### About this exercise
Here is a listing. Reproduce it exactly.

Data provided START

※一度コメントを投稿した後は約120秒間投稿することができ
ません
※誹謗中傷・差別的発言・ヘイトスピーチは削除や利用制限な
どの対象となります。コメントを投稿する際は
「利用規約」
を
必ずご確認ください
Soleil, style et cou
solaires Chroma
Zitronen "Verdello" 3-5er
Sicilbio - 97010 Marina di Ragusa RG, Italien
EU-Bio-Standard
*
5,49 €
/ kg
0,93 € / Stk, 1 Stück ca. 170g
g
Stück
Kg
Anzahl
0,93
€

Data provided END

### Answer section
※一度コメントを投稿した後は約120秒間投稿することができ
ません
※誹謗中傷・差別的発言・ヘイトスピーチは削除や利用制限な
どの対象となります。コメントを投稿する際は
「利用規約」
を
必ずご確認ください
Soleil, style et cou
solaires Chroma
Zitronen "Verdello" 3-5er
Sicilbio - 97010 Marina di Ragusa RG, Italien
EU-Bio-Standard
*
5,49 €
/ kg
0,93 € / Stk, 1 Stück ca. 170g
g
Stück
Kg
Anzahl
0,93
€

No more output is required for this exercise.